A good credit score is not about bragging rights. It is an essential tool for a healthy financial situation. Unless you are independently wealthy, there are many things you will have to buy on credit. These include a house, cars, furniture and appliances. Having a major credit card or two is also helpful when making big-ticket purchases or paying for vacations. There are also times when you must have a major credit card such as when renting a car. Without question, your credit score matters. But how do you get that number up? Here are some tips to build your score.
Maintain a Low Balance to Limit Ratio
When a lender runs a credit check, you want your number to be as high as possible, at least above 700. One of the things credit agencies look at is the ratio between your total balances and the total amount of your credit limits. This includes all credit cards, mortgages, student and car loans and any other lines of credit. The ratio is expressed as a percentage, so let’s say your total limit is $1,000 and your balances are $250. Your ratio is 25%. Ideally, you want to keep your ratio under 30% to maintain a high score. The lower the better.

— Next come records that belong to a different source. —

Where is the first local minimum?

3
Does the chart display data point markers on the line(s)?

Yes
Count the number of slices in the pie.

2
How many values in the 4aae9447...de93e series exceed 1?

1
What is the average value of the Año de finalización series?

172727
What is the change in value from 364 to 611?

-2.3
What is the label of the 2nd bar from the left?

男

You can improve your ratio obviously by making payments. Paying off lines of credit completely can boost your score significantly. You can also lower your ratio by increasing your total limit. This can be accomplished by obtaining a new credit card or line of credit or getting an increase on the limit of an existing line. Just be careful not to spend frivolously with the new credit. That will defeat the purpose.

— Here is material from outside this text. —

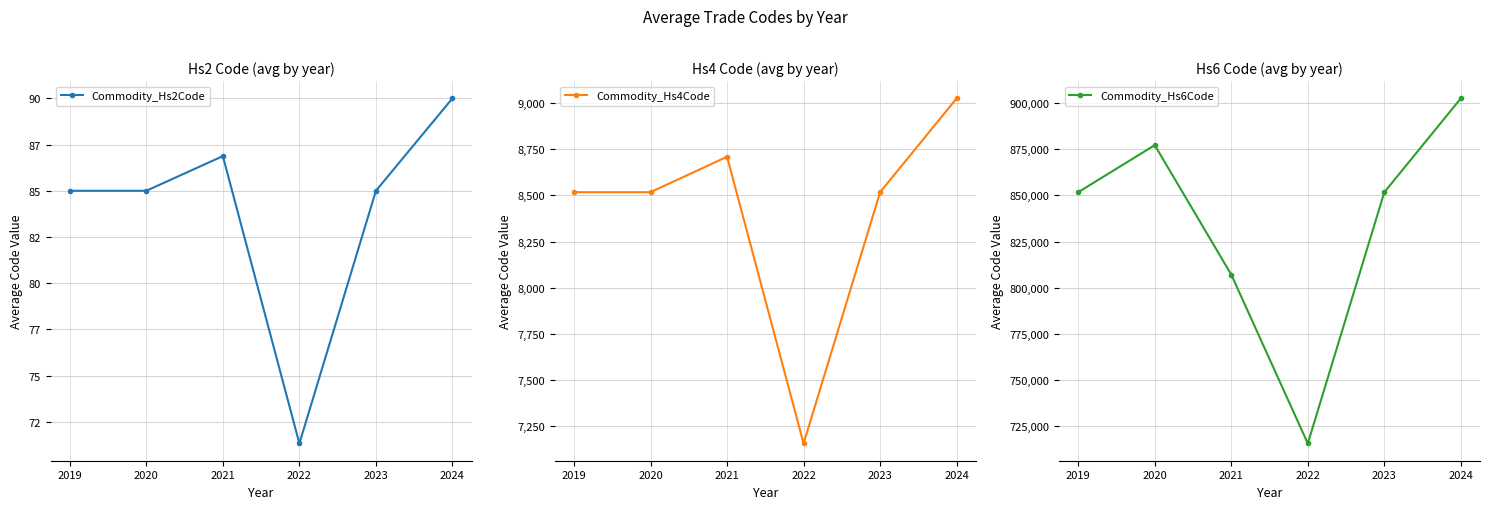

Reading left to right, extract all data points from this chart.

Commodity_Hs2Code: 85.0	85.0	86.9	71.3	85.0	90.0
Commodity_Hs4Code: 8517.0	8517.0	8708.8	7156.7	8517.0	9025.0
Commodity_Hs6Code: 851761.7	877239.5	807155.2	715720.3	851761.0	902590.0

Make Your Payments on Time
The most obvious thing that you can do for your credit score is to make at least your minimum payments on time, month after month. Late payments cost you more in fees and are damaging to your score. Paying less than the minimum can also cause it to drop. If you can, pay more than the minimum. It will save you interest. This can be time-consuming, but it will help your score continually rise, provided you keep your balances in check.

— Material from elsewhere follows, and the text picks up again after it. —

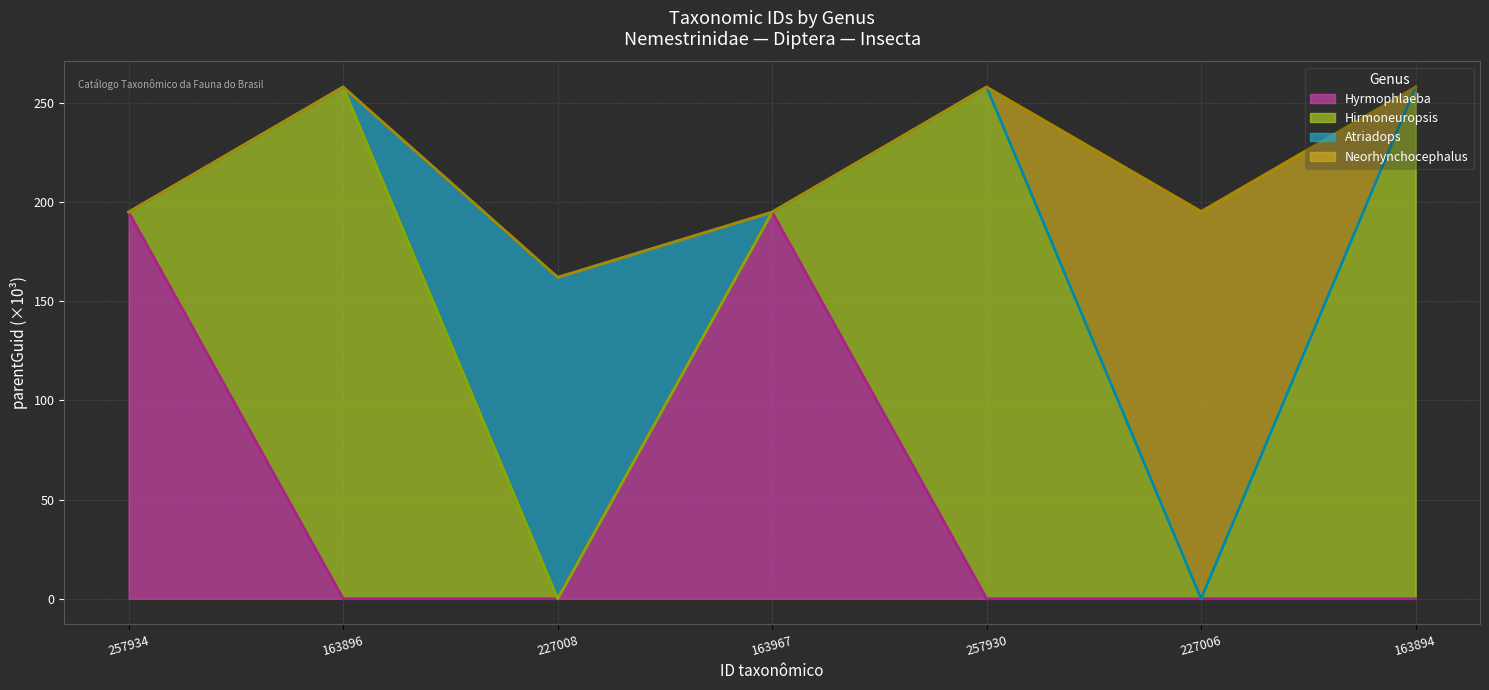

Which series has the largest total across all categories?

Neorhynchocephalus (line)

Keep Paid-off Accounts Open
It can be tempting to close an account after you have paid it off especially if it has high fees. Don’t be hasty in doing so. Closing an account will lower your total limit and raise your balance to limit ratio. This will hurt your credit score. Often, when you first start out building credit, cards with high fees are your only option. As your score improves, you can get better cards with no fees. But before you dump those paid-off cards, replace them and keep your total limit from getting lower.
Have a Mix of Credit Lines
Having installment loans as well as credit cards is preferred by FICO. A mortgage, car loan or student loan is an example of an installment loan and any of these will do. Although you don’t want to have too many credit cards, having at least two is a good idea. You want to show that you can manage multiple lines of credit of varying types. This is a sure way to raise your credit score and keep it high.
Good credit is essential today. Without it, your purchasing power is limited and it can even affect getting approved to rent an apartment. Some jobs will also check your credit score. By following these tips, you can quickly build an outstanding score and maintain it. It will make your life a little easier.